House Beautiful: January 2013
A California Beach Cottage Makeover
Designer Peter Dunham and architect Scott Laidlaw transform a Mediterranean-style stucco house in Newport Beach, California, into a cottage-style clapboard. By bringing in natural elements, skylights, and an open-space plan, Dunham creates an easy and casual home.
Written by David A. Keeps | Photography by Victoria Pearson
A window seat in the living room is upholstered in Pacific Blue Lido chenille from Dunham's textile line. Unlined natural woven shades filter the light. The 1950s French wall lamp is by Pierre Guariche.
The living room mix: Dunham's contemporary sofa accented with pillows in vintage indigo Japanese textile; a wrought-iron coffee table by Parisian designer Jean Royère; and 1940s Swedish chairs covered in Clarence House's Rigato.
Living Room Fireplace
By the living room fireplace, the seating area is like "a cozy pub" on chilly nights. Ole Wanscher armchairs flank an ottoman covered in antique rug fragments. Jacques Adnet lamp. Christopher Farr rug.

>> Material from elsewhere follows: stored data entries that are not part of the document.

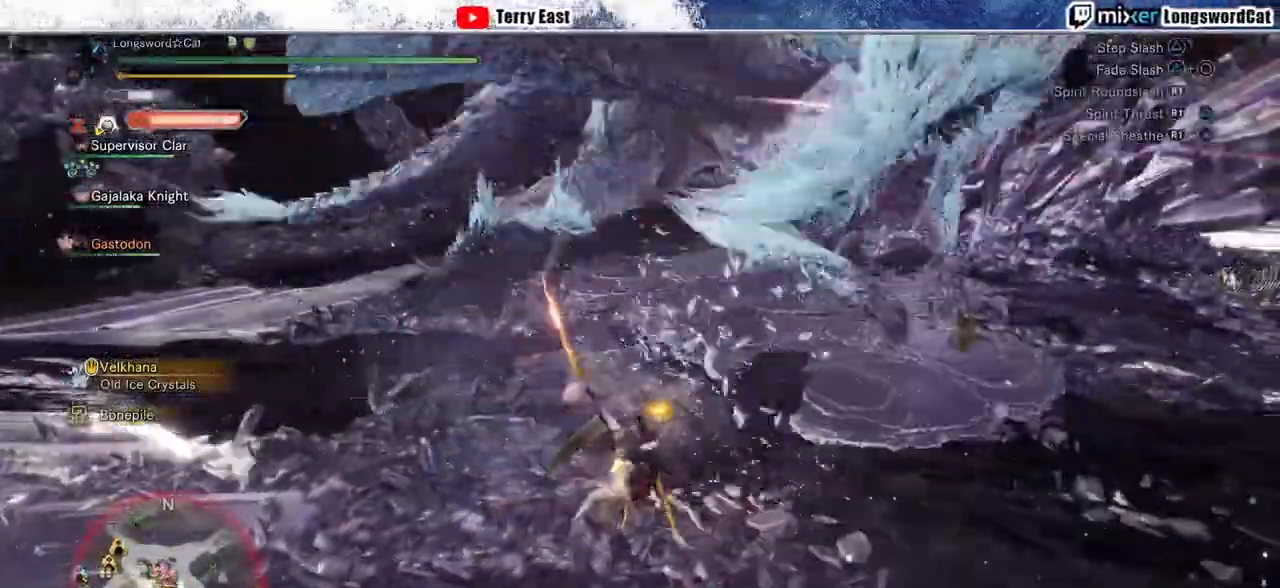
Gameplay with a controller (PlayStation layout); each line is a JSON object with the inputs held at the frame after it. "events" lists button and stick changes between this image and that frame as [ms after this image, input, new state], when the widget could be followed in between. Not read: CROSS.
{"buttons": [], "left_stick": "up", "right_stick": "center", "events": [[33, "R1", "up"], [133, "R1", "down"], [467, "R1", "up"]]}
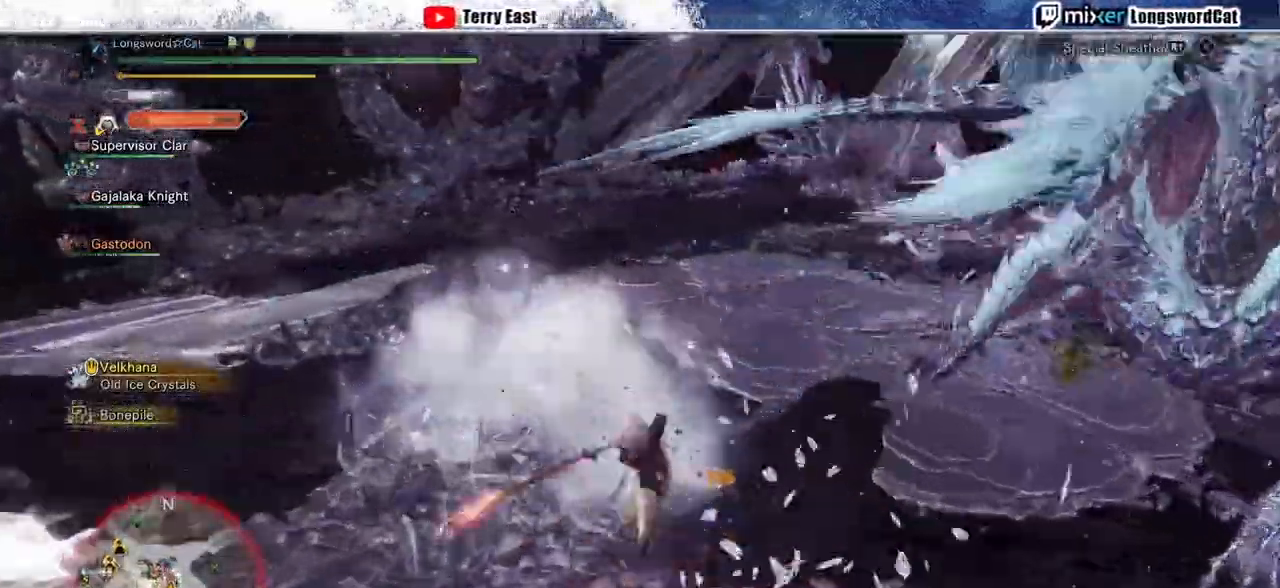
{"buttons": [], "left_stick": "center", "right_stick": "center", "events": [[100, "left_stick", "center"], [200, "DPAD_RIGHT", "down"], [367, "DPAD_RIGHT", "up"]]}
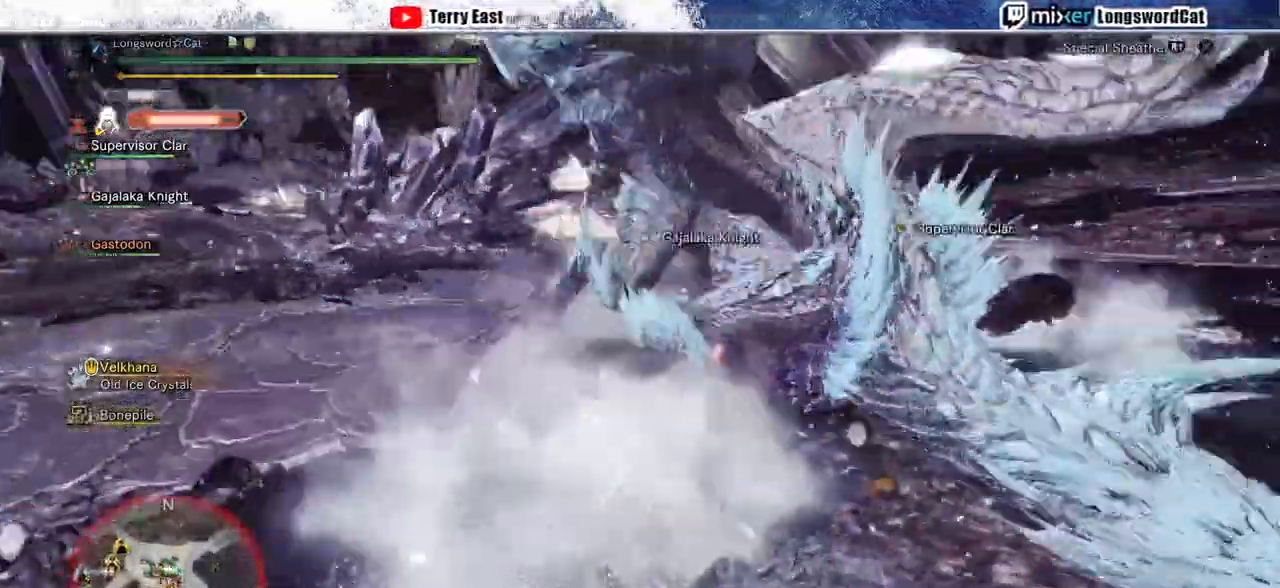
{"buttons": [], "left_stick": "up", "right_stick": "center", "events": [[233, "left_stick", "up-right"], [233, "right_stick", "right"], [400, "left_stick", "up"], [400, "right_stick", "up-right"], [500, "right_stick", "center"]]}
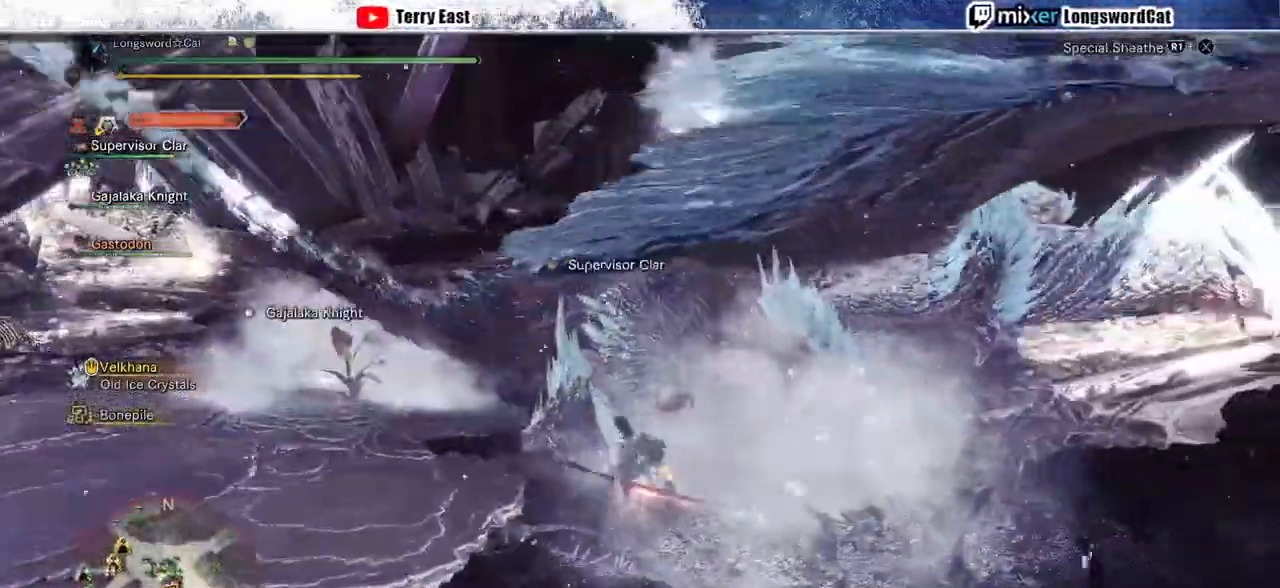
{"buttons": ["R2"], "left_stick": "up-left", "right_stick": "right", "events": [[267, "right_stick", "right"], [400, "left_stick", "up-left"], [500, "R2", "down"]]}
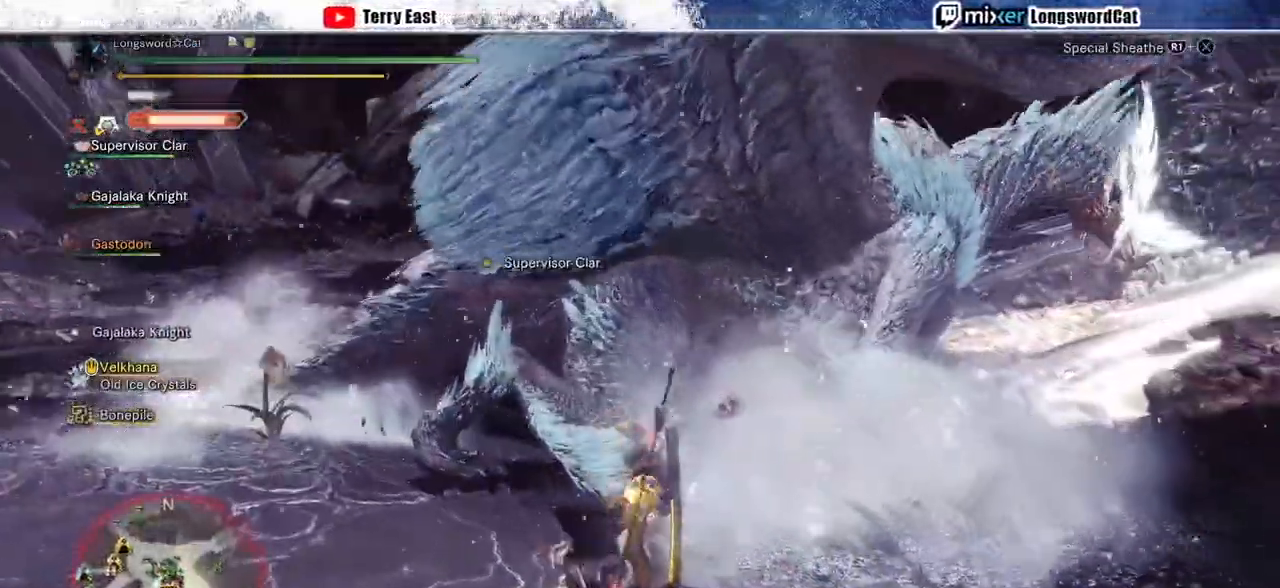
{"buttons": [], "left_stick": "up-left", "right_stick": "center", "events": [[133, "R2", "up"], [167, "right_stick", "center"], [200, "R1", "down"], [267, "R1", "up"], [367, "R1", "down"], [467, "R1", "up"]]}
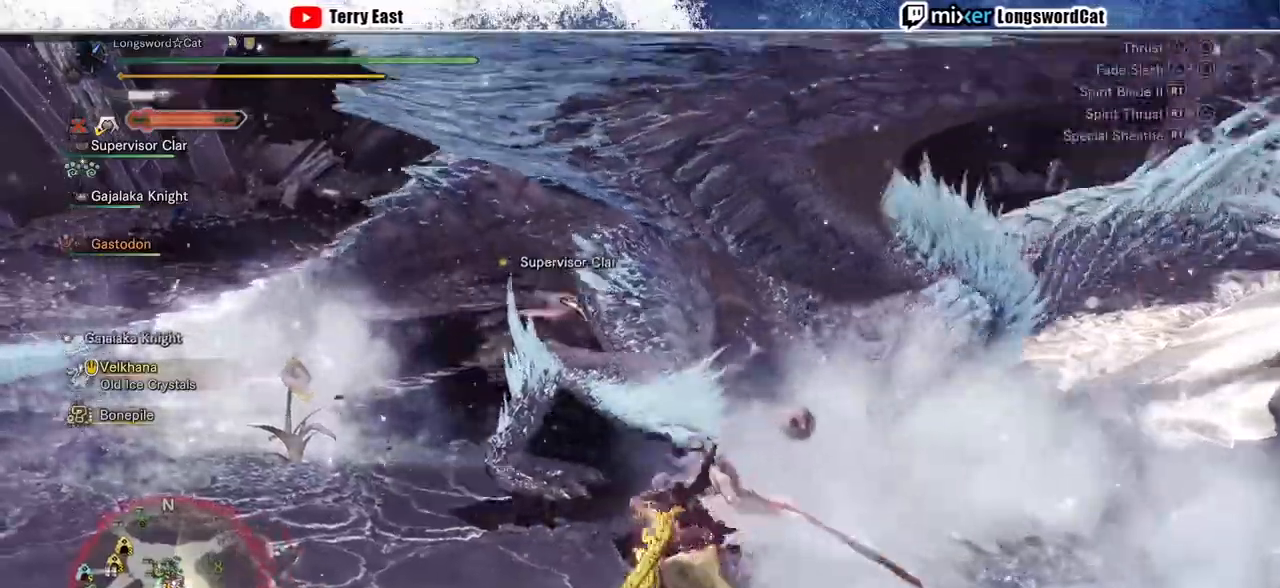
{"buttons": [], "left_stick": "center", "right_stick": "center", "events": [[33, "R1", "down"], [100, "R1", "up"], [100, "left_stick", "center"], [200, "DPAD_UP", "down"], [267, "DPAD_UP", "up"]]}
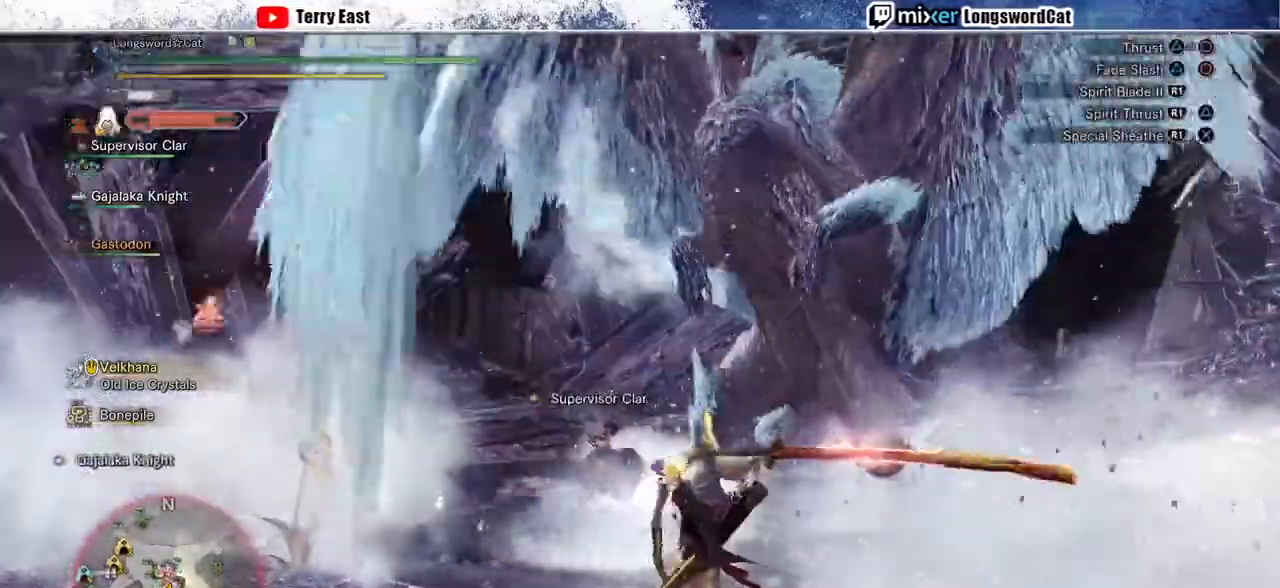
{"buttons": ["DPAD_RIGHT"], "left_stick": "center", "right_stick": "center", "events": [[233, "DPAD_RIGHT", "down"], [300, "DPAD_RIGHT", "up"], [467, "DPAD_RIGHT", "down"]]}
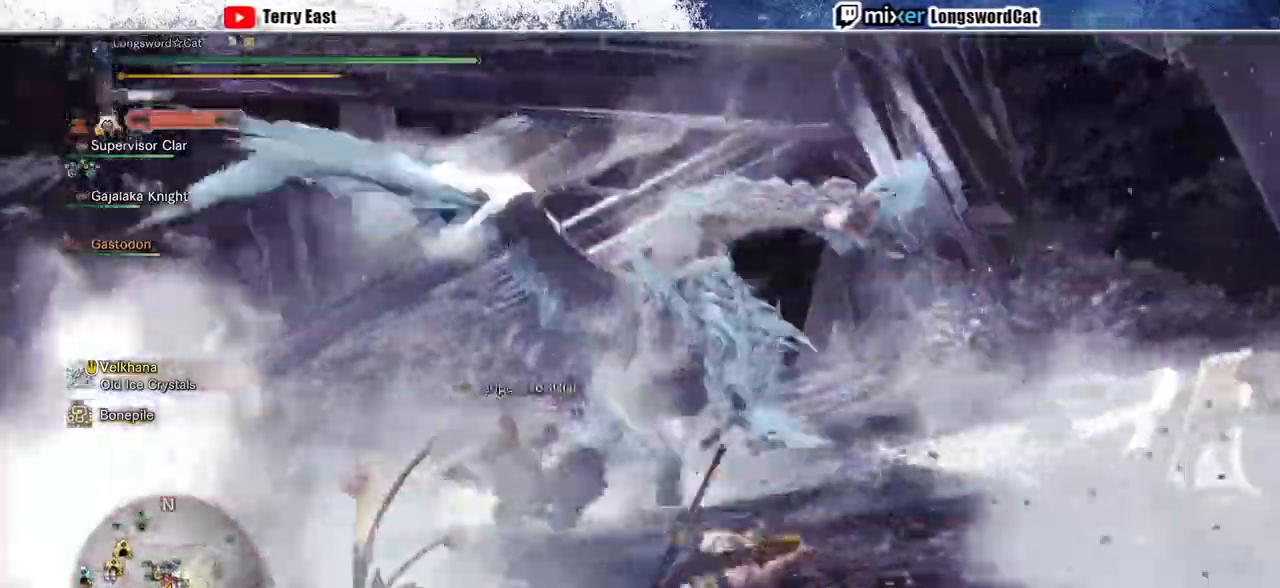
{"buttons": [], "left_stick": "left", "right_stick": "center", "events": [[33, "DPAD_RIGHT", "up"], [267, "left_stick", "left"]]}
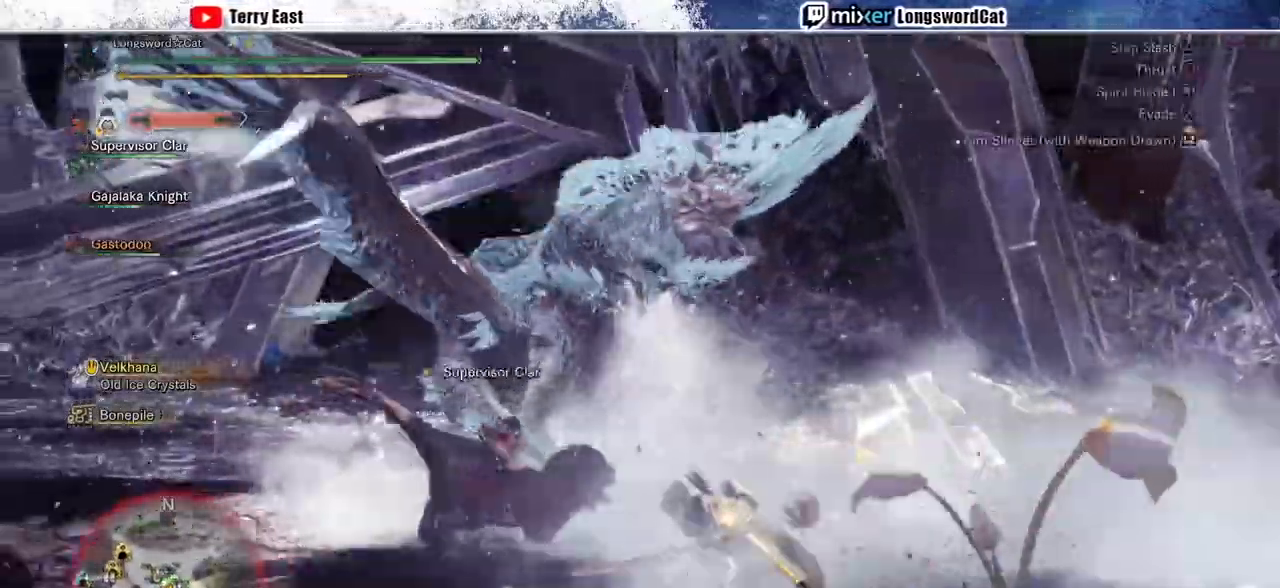
{"buttons": [], "left_stick": "up-left", "right_stick": "center", "events": [[433, "left_stick", "up-left"]]}
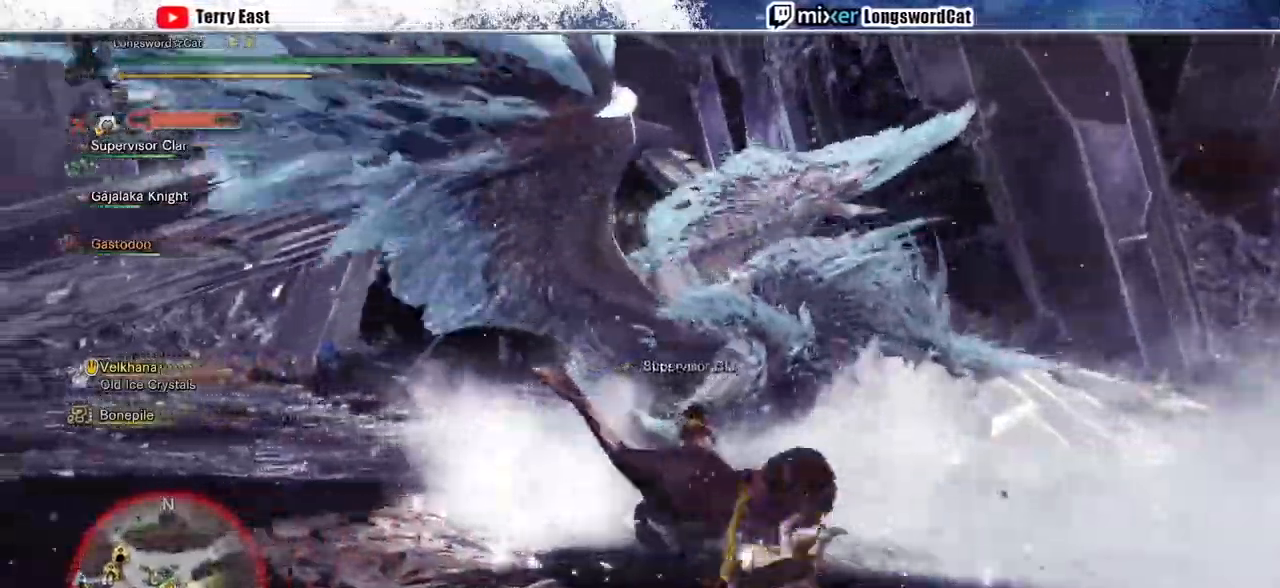
{"buttons": [], "left_stick": "up", "right_stick": "center", "events": [[200, "left_stick", "up"]]}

The deck sports vintage wicker chairs.
A David Hicks-inspired banister enlivens the front hall.
The wood kitchen counter continues the modern nautical feel. "And with everything else white and stone, it adds a dimension of warmth," Dunham says. "It's much less cold to lean on."
"This was a dark room that was a bit stodgy and gloomy," Dunham says. "I thought, 'Let's go more cavelike.' So I paneled it in cerused white oak, inspired by Jean-Michel Frank." Anchoring the seating group is a storage ottoman with a cushion in Edelman leather from Dunham's store, Hollywood at Home. He designed the sectional sofa for the room and added vintage Peter Hvidt lounge chairs as a counterpoint: "You have to mix the notes. With all the solid upholstery, I wanted wooden pieces that were bony and sculptural." Walnut and ebony mirror from Reborn Antiques.
The library's sleek white leather desk is stylishly paired with a sculptural oak Craftsman-style chair.
Dunham designed the bed for the master bedroom; he hung Japanese fabric embroidered in butterflies and wisteria from a set of curtains he found at an estate sale. "I love four-poster beds," he says. "They're so come-hither. A mattress and box springs on a metal frame does not say, 'Come lie on me or sit with a friend.'"
A 1920s Japanese hand-embroidered curtain panel from a Pasadena estate hangs behind the cane headboard on the four-poster in the master bedroom.